*MATERIAL FOR THIS TASK*.
BEGIN

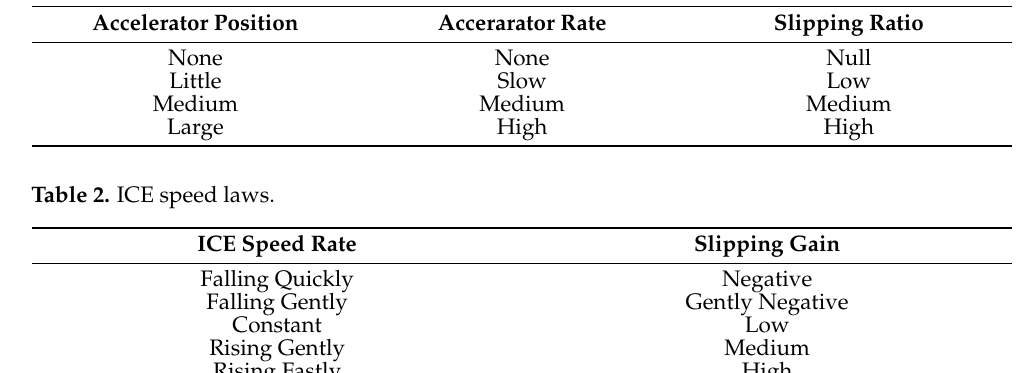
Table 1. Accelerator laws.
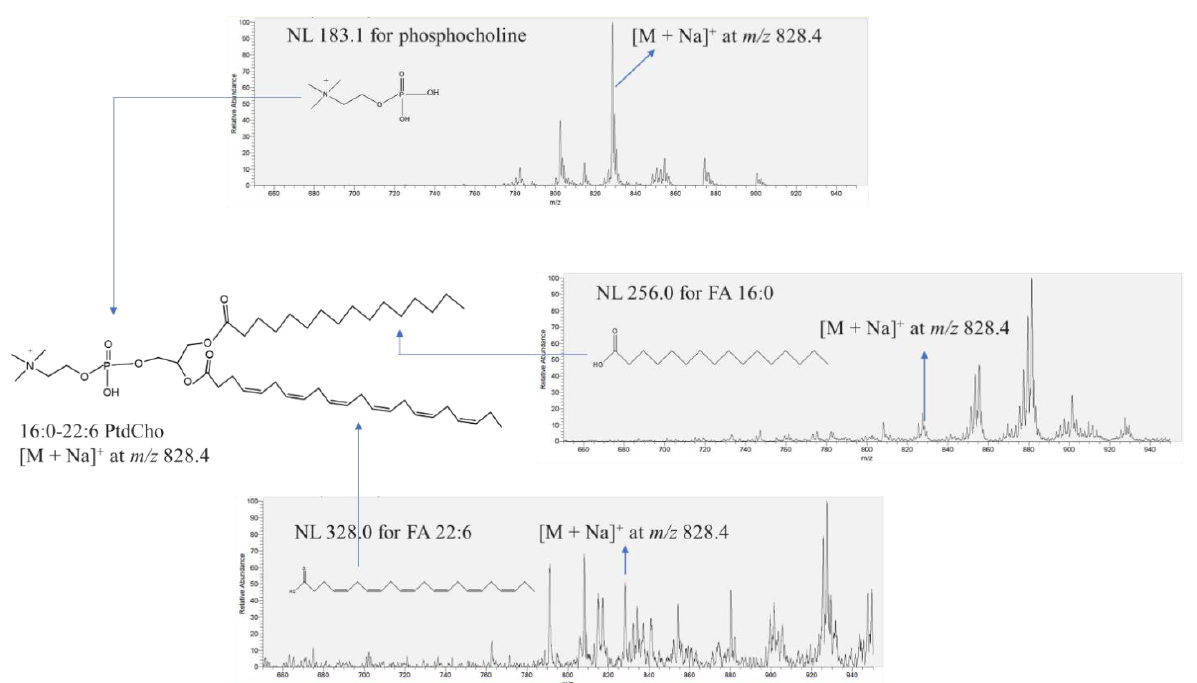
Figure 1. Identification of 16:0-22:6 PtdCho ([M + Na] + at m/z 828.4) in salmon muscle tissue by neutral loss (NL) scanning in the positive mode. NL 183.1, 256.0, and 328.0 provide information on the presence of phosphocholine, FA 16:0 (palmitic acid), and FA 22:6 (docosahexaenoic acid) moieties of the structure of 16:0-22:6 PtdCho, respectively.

END
BEGIN

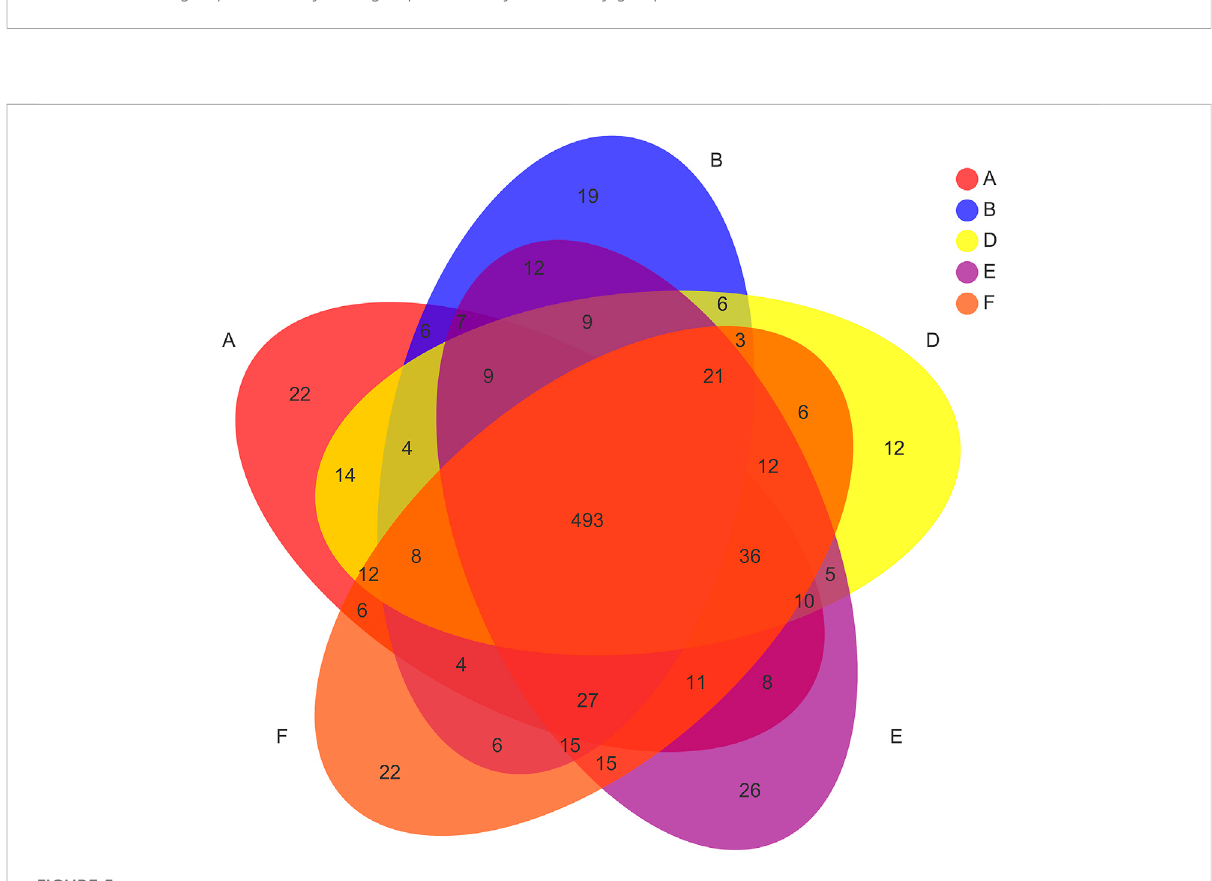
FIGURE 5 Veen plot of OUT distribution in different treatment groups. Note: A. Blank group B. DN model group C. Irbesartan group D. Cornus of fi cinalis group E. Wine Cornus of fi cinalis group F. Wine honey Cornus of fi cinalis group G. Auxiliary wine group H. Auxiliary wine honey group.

END
BEGIN

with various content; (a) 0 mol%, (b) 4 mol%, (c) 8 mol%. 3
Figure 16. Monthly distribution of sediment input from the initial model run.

END

*TASK PROMPT*. All lines above between those holding "with various content;" and "Figure 16. Monthly", inclusive, must be set down unchanged, and no other line may be included.

*EXERCISE SOLUTION*.
with various content; (a) 0 mol%, (b) 4 mol%, (c) 8 mol%. 3
Figure 16. Monthly distribution of sediment input from the initial model run.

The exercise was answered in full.